MACOMB COUNTY, Mich. — School threats started skyrocketing after the horrific school shooting in Parkland, Florida on Feb. 14.
Students across the country have been charged with felonies just for making a threat against their school, even if they were only joking.
So far in 2018, at least 165 people have been charged with making school threats in southeast Michigan. Prosecutors say they’re not willing to take a chance on who’s being serious about bringing a gun to school and who’s not.
Heavenly Frederick used to think of herself as a pretty typical 16-year-old. She enjoys competing in beauty pageants, doing school projects and she’s already earning her cosmetology license. So why was this normally bubbly teenager considering suicide this past year?
In March, Heavenly found herself being interrogated by sheriff’s investigators, placed on a tether and now she’s working her way through a special probation for juveniles.
“This changed my life,” Heavenly said.
Heavenly says about a month after the Parkland Florida school shooting, she was having a Second Amendment debate with some friends at her Macomb County high school in Michigan.
“I said, 'It’s not like if I had a gun I would go shoot up a school,' ” Heavenly said.
But according to their written statements, her classmates heard something else.
One girl wrote they were “having a political discussion” and toward the end of the conversation Heavenly said, “I’m going to bring an AR-15 to school and shoot you all.”
The girl went on to say that it was said “100 percent sarcastically, and she did not mean it on any level.”
“It was around 6 o’clock at night and I got a knock at the door," said Karen Frederick, Heavenly’s mom. "And I opened it and I see all these sheriff officers. They said we got a report today that Heavenly threatened to shoot up the school. I was totally beside myself.”
Karen said she was devastated when Heavenly was charged with a 20-year felony for false report or threat of terrorism.
“I had to be suspended for two weeks," Heavenly said. "Unfortunately, I missed all my SAT prep. I missed all my hours for my trade school."
Detectives found nothing in Heavenly’s phone or computer, no social media posts and no physical evidence of the threat; there was just her word against three classmates.
“They still prosecuted her on that," Karen said. "I’ll never get over that. That is something I will never get over."
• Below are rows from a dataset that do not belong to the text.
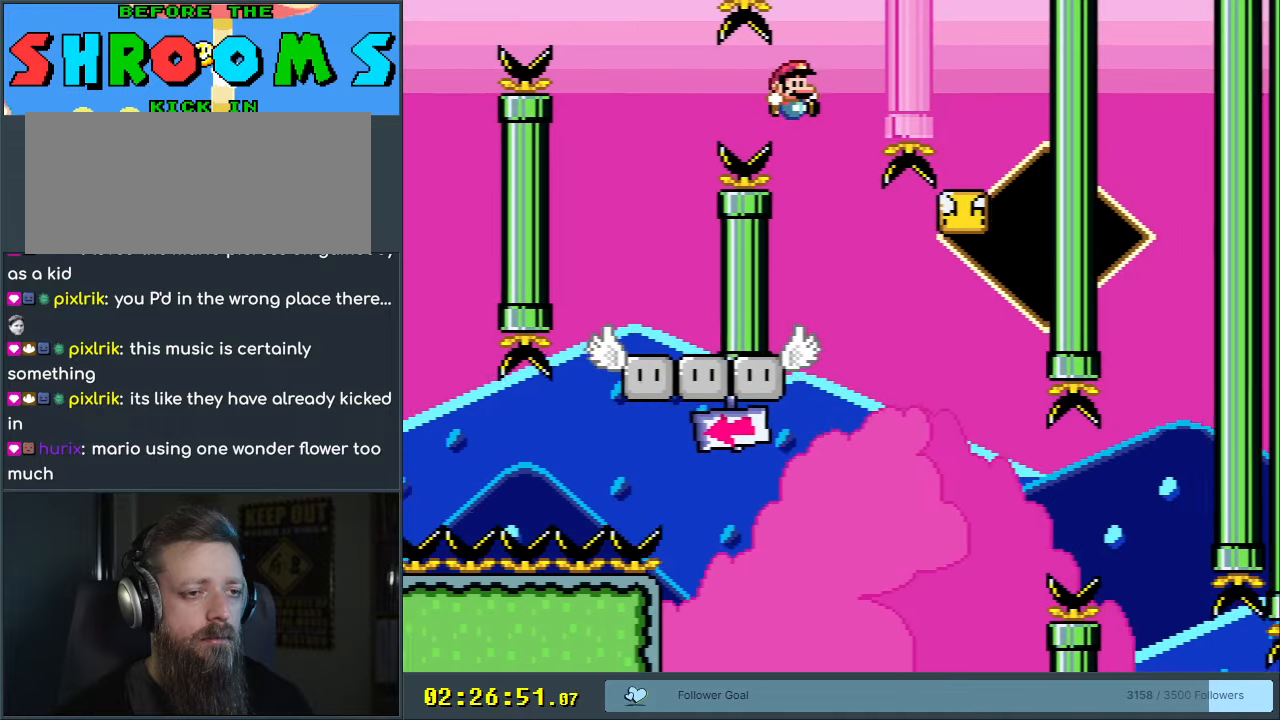
{"buttons": ["Y"], "events": [[17, "DPAD_LEFT", "down"], [167, "DPAD_LEFT", "up"], [417, "B", "up"]]}
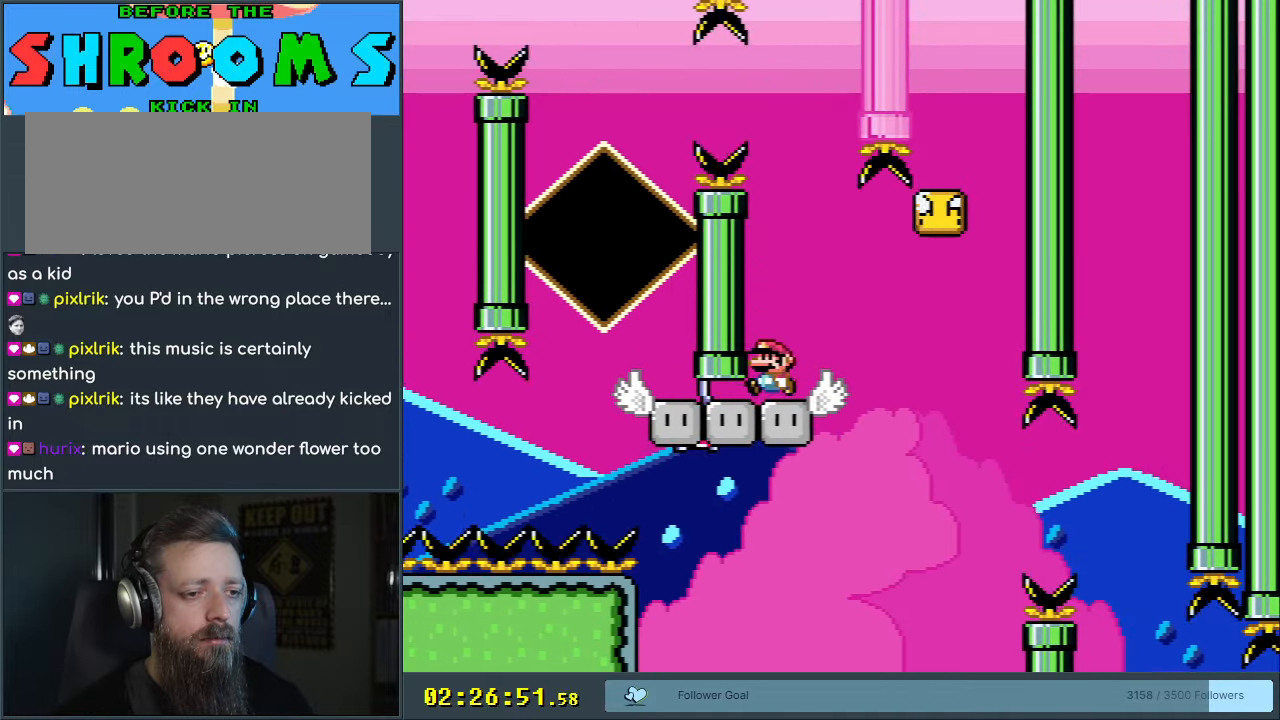
{"buttons": ["B", "Y"], "events": [[183, "DPAD_RIGHT", "down"], [433, "B", "down"], [500, "DPAD_RIGHT", "up"]]}
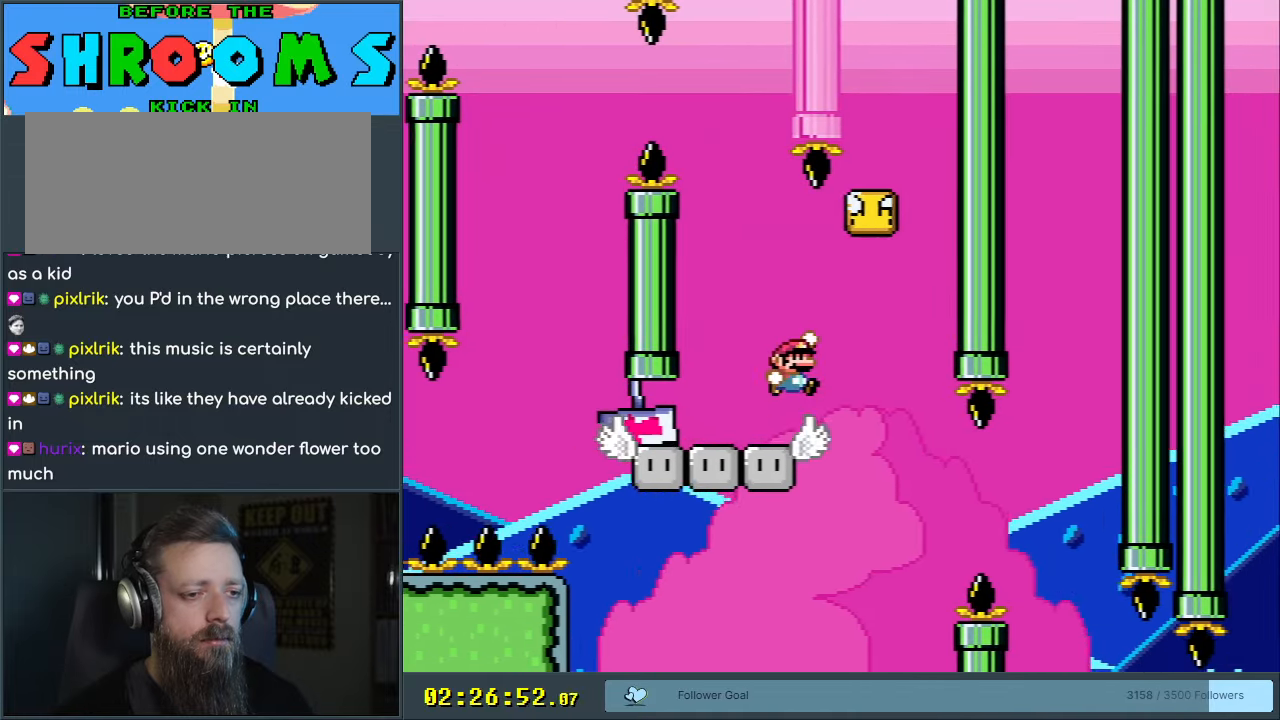
{"buttons": ["B", "Y"], "events": [[117, "DPAD_LEFT", "down"], [367, "DPAD_LEFT", "up"]]}
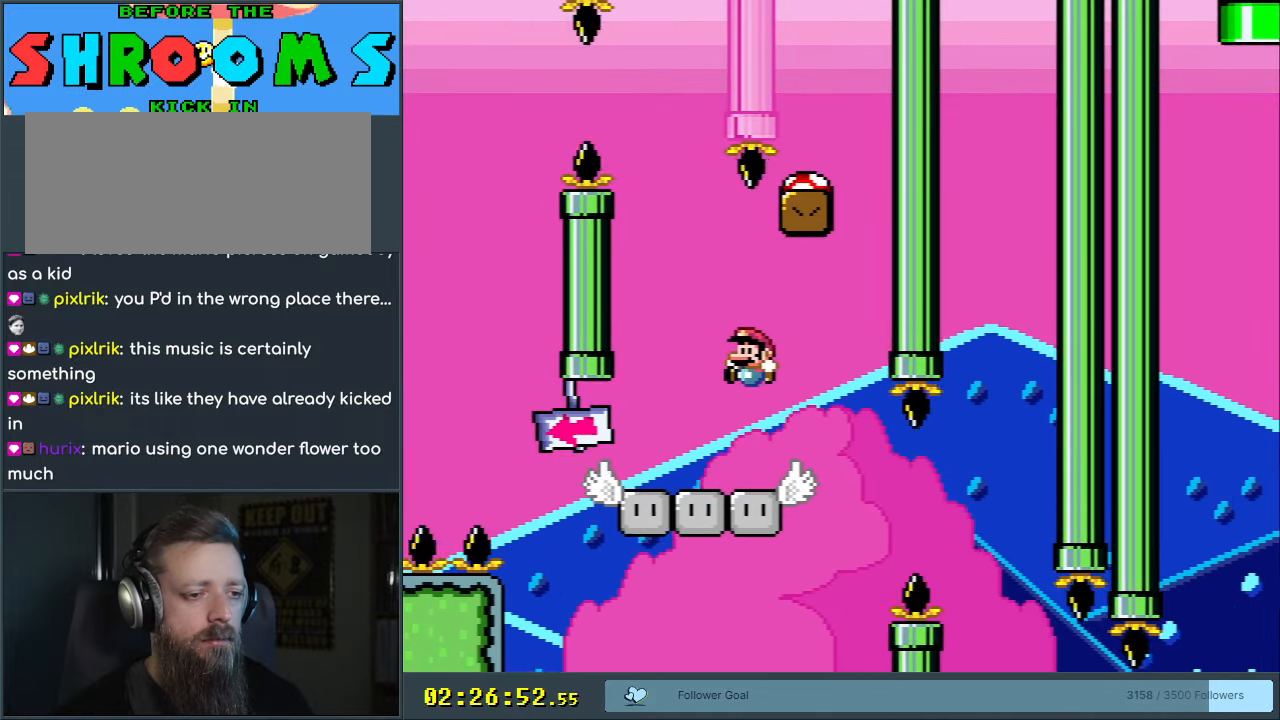
{"buttons": ["Y"], "events": [[33, "B", "up"], [200, "DPAD_RIGHT", "down"], [283, "DPAD_RIGHT", "up"]]}
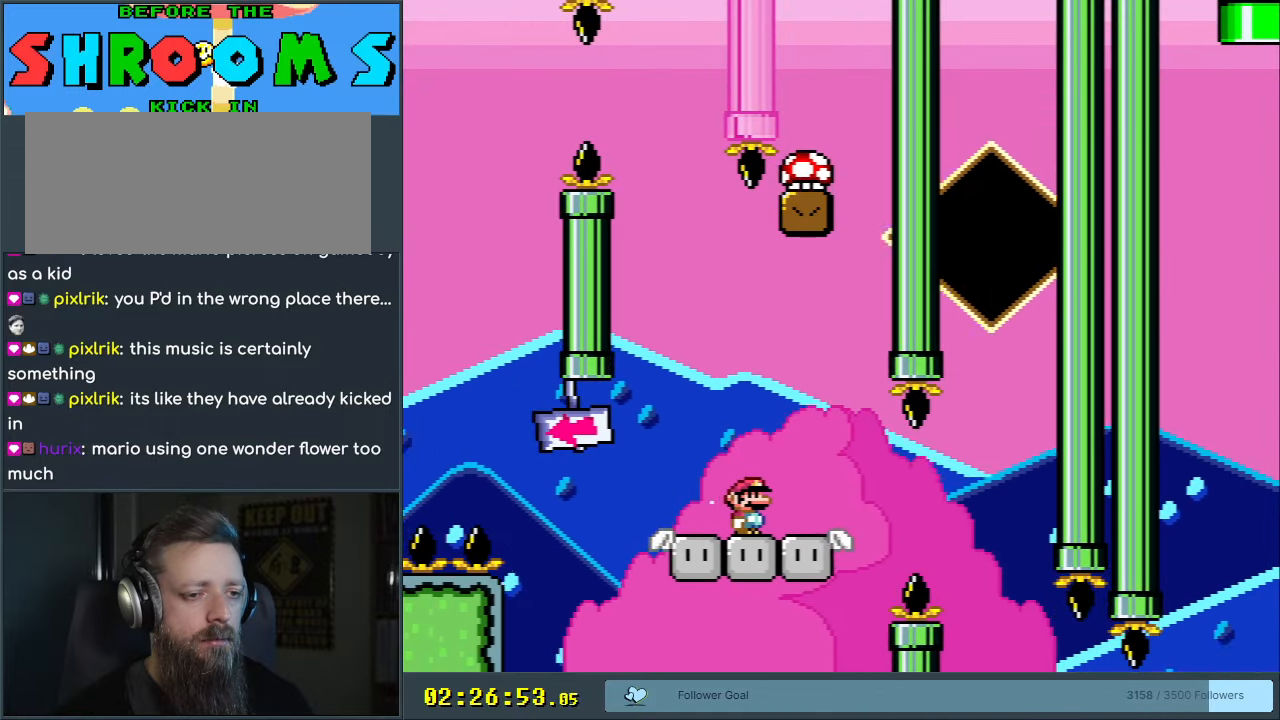
{"buttons": ["B", "Y"], "events": [[400, "B", "down"]]}
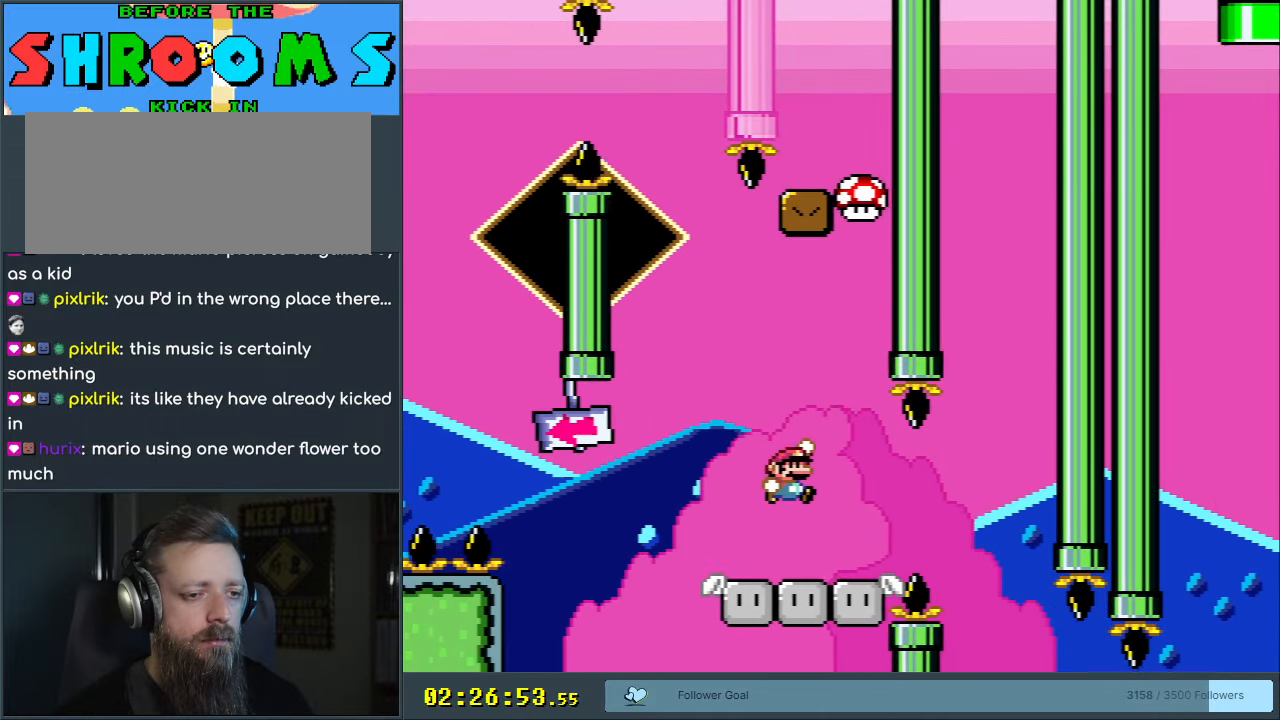
{"buttons": ["Y"], "events": [[133, "DPAD_RIGHT", "down"], [217, "B", "up"], [217, "DPAD_RIGHT", "up"]]}
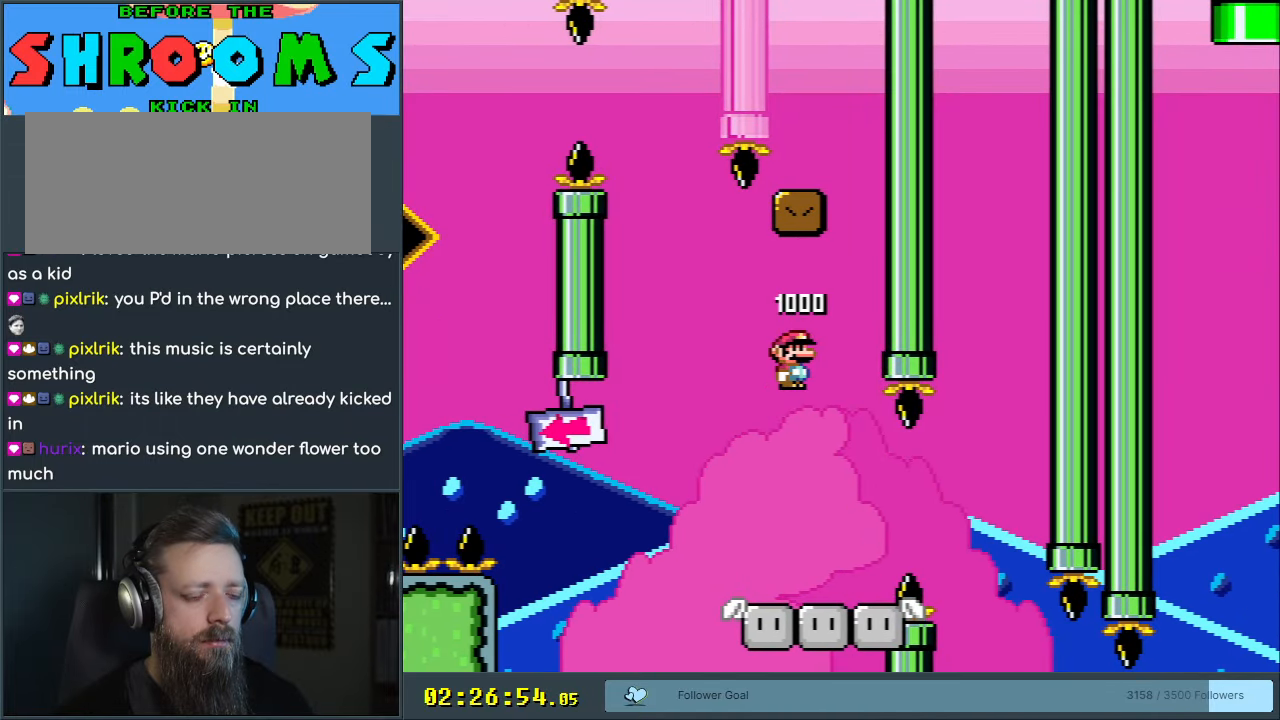
{"buttons": ["Y"], "events": [[100, "Y", "up"], [267, "Y", "down"]]}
“We’re not looking to make an example of anyone. What I’m looking to do is ensure the safety of our schools, plain and simple,” said Macomb County Prosecutor Eric Smith.
He added that his office has issued school threat charges in 70 cases so far this year.
“I can’t decide which one is real and which one is not real," Smith said. "I can’t say, 'well, we’re not going to prosecute cause we’re not sure if you meant it.' Then where do I draw the line? When the next kid says to the teacher, 'I’m going to bring a gun to shoot you,' well, do we charge that one, or is that free speech?"
Karen said as a single mom she could not afford to fight the charges. When their court-appointed attorney got Heavenly onto something called the juvenile court Consent Calendar, Heavenly accepted responsibility in exchange for the case being dropped if she successfully completes probation.
“She was given the least possible sentence because she made a dumb mistake," Smith said. "But once again, I don’t know and the sheriff doesn’t know and the school districts don’t know which one of these is going to be the real one. And I’m not going to take the chance."
Karen said the threat of getting locked up had Heavenly so depressed she attempted suicide twice.
“Emotionally, with my daughter being in the hospital and almost losing her, that’s something I never want to go through,” Karen said.
“It’s so traumatic to never have experienced anything like that before – that whole process is so dehumanizing and it’s also really, really scary," said clinical psychotherapist Tracey Stein. "And I don’t know that they have any tools to deal with that."
Stein said parents need to be very blunt with kids about what they can and can’t say at school or on social media. That conversation needs to happen immediately, she added.
“I think this is something that we need to say to our children – you can’t say these things," Stein said. "It’s like going into an airport with children and being like you cannot say bomb in an airport, right? It’s not all that different, where we say this is not a threat you can make and if you make this threat, you’re going to be punished. And you could potentially be arrested and put in handcuffs and put in front of a judge and there may be nothing I can do for you. There’s nothing wrong with scaring them a bit, too, so that they can fully understand that this is not a joke.”